Now that doesn’t sound so bad, does it? And the fact is that it isn’t. When we manage risk the agile way, each threat is actually an epic. During planning sessions risk epics are split into user stories just like all other epics. A typical user story is formatted like this: “As an <user>, I would like to <do something> because <reason>.” When talking about risks, we slightly revise it to something like this: “Because of <a threat> it is possible that <a harmful situation>, which could lead to <a harm>.” Here’s an example: “Because results can be accepted without confirmation, wrong blood test results could be accepted by accident, which could lead to severe complications for the patient from wrong treatment”. My motivation is that when risks are expressed in a concise way like this, they can be understood by business and technical people alike. And honestly, who wants to read those lengthy yammerings anyway?

During planning each risk story is given probability and effect figures, from which the priority of the story (= the risk) is derived. If a risk story prioritizes high enough, it is moved into implementation like any other story. When the story is implemented, it actually counts as risk control measures. Evaluating the residual risk — or effectiveness of risk control measures — is part of definition of done for risk stories. No risk story is done until the risk is acceptable. Additionally no release can be made, if there are high prioritized risk stories open. A detail is, how to relate numerical risk figures to story priorities and risk acceptability. I’ve used an approach where risk from 1 to 3 was low, 4 to 6 normal and 7 to 9 high, which was unacceptable.

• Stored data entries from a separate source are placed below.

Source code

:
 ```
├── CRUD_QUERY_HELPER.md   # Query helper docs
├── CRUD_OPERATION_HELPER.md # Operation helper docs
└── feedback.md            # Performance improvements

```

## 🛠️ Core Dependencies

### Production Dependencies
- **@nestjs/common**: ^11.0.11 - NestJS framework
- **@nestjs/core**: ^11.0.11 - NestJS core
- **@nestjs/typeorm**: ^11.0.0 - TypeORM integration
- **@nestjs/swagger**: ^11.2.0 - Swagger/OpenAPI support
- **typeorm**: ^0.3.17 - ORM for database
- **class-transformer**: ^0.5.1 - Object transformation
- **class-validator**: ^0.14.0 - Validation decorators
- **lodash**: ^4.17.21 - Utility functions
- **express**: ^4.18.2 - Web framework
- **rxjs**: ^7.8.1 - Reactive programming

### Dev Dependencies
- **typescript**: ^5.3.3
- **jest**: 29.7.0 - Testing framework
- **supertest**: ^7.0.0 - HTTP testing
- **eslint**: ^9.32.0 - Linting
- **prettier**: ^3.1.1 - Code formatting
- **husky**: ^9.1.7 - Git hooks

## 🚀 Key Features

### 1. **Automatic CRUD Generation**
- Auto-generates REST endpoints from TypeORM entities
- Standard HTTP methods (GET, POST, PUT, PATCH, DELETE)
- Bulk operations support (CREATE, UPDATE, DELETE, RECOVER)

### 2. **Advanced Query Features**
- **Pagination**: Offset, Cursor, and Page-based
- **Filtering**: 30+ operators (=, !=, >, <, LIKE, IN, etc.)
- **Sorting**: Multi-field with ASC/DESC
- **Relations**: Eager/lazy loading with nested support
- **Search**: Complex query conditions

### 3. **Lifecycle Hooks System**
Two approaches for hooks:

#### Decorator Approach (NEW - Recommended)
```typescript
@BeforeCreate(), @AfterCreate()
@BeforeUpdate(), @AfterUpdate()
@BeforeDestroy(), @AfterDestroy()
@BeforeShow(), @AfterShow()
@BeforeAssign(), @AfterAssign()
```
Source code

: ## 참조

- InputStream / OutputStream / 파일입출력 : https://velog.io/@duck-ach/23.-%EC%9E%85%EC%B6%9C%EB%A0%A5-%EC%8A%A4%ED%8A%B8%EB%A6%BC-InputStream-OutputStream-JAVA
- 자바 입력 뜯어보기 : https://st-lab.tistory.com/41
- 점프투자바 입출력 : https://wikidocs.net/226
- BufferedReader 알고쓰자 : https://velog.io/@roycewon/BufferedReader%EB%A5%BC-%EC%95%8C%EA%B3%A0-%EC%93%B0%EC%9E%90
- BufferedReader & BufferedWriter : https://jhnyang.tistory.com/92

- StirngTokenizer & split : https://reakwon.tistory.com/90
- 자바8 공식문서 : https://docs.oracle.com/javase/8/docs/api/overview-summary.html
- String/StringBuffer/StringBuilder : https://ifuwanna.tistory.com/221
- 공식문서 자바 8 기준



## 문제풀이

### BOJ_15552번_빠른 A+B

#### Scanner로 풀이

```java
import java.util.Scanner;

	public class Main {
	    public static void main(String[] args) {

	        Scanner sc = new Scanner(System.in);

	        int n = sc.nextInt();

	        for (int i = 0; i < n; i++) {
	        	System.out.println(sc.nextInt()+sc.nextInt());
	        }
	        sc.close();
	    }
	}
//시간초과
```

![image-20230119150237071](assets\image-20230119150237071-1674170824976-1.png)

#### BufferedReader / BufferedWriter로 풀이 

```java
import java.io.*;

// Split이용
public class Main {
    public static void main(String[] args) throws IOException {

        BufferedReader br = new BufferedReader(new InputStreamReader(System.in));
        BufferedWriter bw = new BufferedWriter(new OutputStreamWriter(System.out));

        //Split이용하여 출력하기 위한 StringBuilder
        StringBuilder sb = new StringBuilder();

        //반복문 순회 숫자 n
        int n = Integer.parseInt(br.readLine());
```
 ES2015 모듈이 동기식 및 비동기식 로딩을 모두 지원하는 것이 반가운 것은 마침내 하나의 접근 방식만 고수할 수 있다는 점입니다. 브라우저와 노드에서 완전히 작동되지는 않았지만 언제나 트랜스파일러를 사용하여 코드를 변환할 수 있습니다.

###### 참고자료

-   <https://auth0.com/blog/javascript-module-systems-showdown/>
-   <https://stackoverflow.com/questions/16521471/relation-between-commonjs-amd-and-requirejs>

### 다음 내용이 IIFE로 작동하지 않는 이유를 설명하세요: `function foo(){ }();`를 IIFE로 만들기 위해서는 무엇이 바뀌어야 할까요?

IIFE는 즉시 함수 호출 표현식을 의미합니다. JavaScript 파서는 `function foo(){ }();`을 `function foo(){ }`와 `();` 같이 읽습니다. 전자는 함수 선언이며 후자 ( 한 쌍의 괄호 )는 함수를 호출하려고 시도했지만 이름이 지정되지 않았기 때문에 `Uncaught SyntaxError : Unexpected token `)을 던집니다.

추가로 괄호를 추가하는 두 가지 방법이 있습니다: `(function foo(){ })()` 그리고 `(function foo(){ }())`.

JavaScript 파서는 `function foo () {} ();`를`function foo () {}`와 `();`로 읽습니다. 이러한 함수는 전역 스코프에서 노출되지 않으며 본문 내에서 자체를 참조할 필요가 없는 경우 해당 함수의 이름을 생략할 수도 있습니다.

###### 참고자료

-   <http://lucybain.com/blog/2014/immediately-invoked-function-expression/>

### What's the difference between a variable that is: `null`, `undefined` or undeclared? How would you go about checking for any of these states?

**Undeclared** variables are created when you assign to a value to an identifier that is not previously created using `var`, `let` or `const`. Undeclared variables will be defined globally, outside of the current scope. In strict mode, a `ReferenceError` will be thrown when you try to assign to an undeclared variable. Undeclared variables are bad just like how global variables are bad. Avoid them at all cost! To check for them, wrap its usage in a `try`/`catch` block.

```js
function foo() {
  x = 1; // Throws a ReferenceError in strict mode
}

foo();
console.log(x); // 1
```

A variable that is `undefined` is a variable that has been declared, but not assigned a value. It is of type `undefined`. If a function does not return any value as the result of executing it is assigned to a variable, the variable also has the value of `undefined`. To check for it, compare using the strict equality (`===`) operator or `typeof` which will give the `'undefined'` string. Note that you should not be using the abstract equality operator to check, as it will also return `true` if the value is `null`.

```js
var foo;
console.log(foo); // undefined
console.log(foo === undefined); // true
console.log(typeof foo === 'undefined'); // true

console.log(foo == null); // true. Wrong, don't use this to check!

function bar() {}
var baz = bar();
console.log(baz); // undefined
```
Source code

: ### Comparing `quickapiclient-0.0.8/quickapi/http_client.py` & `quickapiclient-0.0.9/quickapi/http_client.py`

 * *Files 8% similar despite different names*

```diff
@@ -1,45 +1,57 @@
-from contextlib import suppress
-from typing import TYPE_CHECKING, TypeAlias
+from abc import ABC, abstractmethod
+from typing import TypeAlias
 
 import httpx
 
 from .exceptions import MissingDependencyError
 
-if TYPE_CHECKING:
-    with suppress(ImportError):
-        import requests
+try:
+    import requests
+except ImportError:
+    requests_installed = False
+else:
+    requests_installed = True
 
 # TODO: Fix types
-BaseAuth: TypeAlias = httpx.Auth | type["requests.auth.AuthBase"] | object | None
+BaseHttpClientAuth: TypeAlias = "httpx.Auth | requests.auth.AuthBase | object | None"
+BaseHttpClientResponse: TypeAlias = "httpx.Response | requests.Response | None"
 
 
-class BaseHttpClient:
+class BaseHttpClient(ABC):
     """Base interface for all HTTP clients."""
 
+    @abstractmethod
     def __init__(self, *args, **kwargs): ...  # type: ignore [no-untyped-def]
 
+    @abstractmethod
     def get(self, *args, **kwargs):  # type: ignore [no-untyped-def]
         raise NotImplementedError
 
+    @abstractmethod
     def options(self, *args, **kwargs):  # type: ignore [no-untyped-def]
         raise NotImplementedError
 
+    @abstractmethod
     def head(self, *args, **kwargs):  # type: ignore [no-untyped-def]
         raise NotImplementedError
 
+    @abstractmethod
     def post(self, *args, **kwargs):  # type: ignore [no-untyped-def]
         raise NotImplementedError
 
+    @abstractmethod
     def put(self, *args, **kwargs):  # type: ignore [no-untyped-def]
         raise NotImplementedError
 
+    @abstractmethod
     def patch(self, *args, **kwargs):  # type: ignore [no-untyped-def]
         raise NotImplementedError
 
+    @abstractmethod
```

In addition to managing individual risks, any good risk management practice takes into consideration the total risk. The concept of total risk states that while all individual risks are acceptable, their sum might not be. For example there might be so many risks affecting some functionality, that the overall probability of something bad happening becomes too high. The result is that individual risks have to be controlled more. Calculating total risk from individual risks is something that can be done automatically by the system holding the risk stories. In agile risk management, total risk is also part of definition of done. It should never rise above a predefined threshold. I’ve used an approach, where the total risk was not allowed to rise over 5n, where n is the amount of risk stories. In other words the total risk had to stay on the lower half of the risk scale.

An additional aspect of risk management is that previously identified risks are revisited on a regular basis to make sure that they are still acceptable. This is a practice that could be undertaken during sprint planning sessions or at release demos. Risks that were never controlled — those that never prioritized high enough — can be left open so that they get automatically re-evaluated. Both issues are matters of opinion.

Why is agile risk management better than then traditional way? Because the agile way involves everyone. Collaboration and commitment are in the core of agile. It is the whole team, who participates with their views in evaluating the risks and commits to controlling them. Risk management is not anymore something that is a process — a separate activity. It is in the process — a continuous activity. Since risk management is typically involved when severe harm — as severe as loss of life — could result, making it everyone’s daily responsibility is the only approach.